Slovakia: Romani people protest against Fascists in the east
Supporters of the "People's Party Our Slovakia" (ĽSNS) and those opposed to right-wing extremism encountered each other last week in Sabinov during an election rally. Approximately 350 Romani residents of the district arrived at the rally to express their disagreement with the party's extremism.
Members of a coalition of parties not seated in Parliament, Progressive Slovakia and Together (PS&Spolu), also joined the protest gathering.

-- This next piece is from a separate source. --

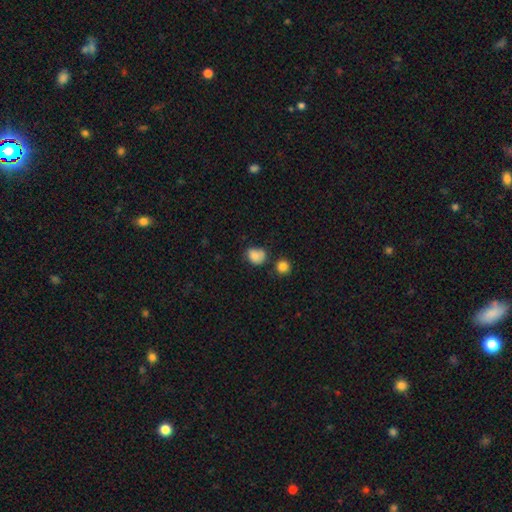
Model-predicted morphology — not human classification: smooth-or-featured: smooth: 82% | star or artifact: 10% | featured or disk: 9%
  how-rounded: round: 54% | in between: 45% | cigar-shaped: 1%
  merging: none: 50% | minor disturbance: 30% | merger: 11% | major disturbance: 9%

Both the protest and rally proceeded without any incidents, although people from each side shouted at each other.
Marian Kotleba, chair of the ĽSNS, addressed the rally of about 200 supporters from the podium, as did party spokesperson Ondrej Ďurica, Slovak MP Ján Kecskés, and former Slovak MP Milan Mazurek. On the basis of a memorandum signed with other political parties, the chair of the Christian Democratic Alliance (KDŽP Aliance ze Slovenska), Tomáš Taraba, also gave a speech to the ĽSNS supporters.
Civic activist Ladislav Duda said protesters were there because "We disagree with Fascism in Slovakia... We don't want Fascists either in the Government or in Slovakia as such."

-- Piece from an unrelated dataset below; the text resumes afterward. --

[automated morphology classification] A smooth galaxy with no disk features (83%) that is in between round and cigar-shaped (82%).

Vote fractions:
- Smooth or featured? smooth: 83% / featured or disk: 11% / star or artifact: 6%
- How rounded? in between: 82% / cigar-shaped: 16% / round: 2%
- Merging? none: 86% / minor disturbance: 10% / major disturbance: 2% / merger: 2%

"They won 11 % of the vote in this town and that's enough. We must express ourselves on this issue, we can't just stand by and watch this," the activist said, adding that people from Christian organizations active in the region were among the protesters.
While Duda did concede that some localities in Slovakia are problematic, he emphasized that it is not possible to make generalizations about Romani people and pointed out that the crime rate in Sabinov is low. Approximately 50 people supporting the PS&Spolu coalition also turned out to express their disagreement with the ĽSNS and its politics.
"We've come to show people that hate and populist speeches actually will change nothing," PS&Spolu coalition leader Michal Truban said. "We all have the same problems, but it will be of no aid just to yell about them."
"It's necessary to have a civil, constructive debate and mainly, as I said, hate genuinely resolves nothing," Truban said. According to Ďurica, rallies are a common component of the party's election campaign.
"We are holding many meetings with the citizens and as far as protests go, or protesters, naturally we perceive this and we respect it," he said. "Anybody has the right to express an opinion if it is done civilly and does not disrupt our properly announced and permitted rally."
"We see that as part of democracy, of the political battle, so it's in order," Ďurica said, adding that in different towns they have encountered mostly small groups of protesters. The ĽSNS spokesperson also rejected the idea that the rally had been organized in Sabinov because Jewish people had been deported from there during WWII.
The Oscar-winning Czechoslovak film "The Shop on Main Street" (Obchod na korze) was made in Sabinov in 1965. "Last year, as part of our campaign, we held approximately 113 rallies," the ĽSNS spokesperson said.
"This is not actually aimed at any specific location and it is not related to a specific date," Ďurica said. Another protest against the ĽSNS was scheduled last week in Košice, called "Let's Stand Up against Hate and Extremism".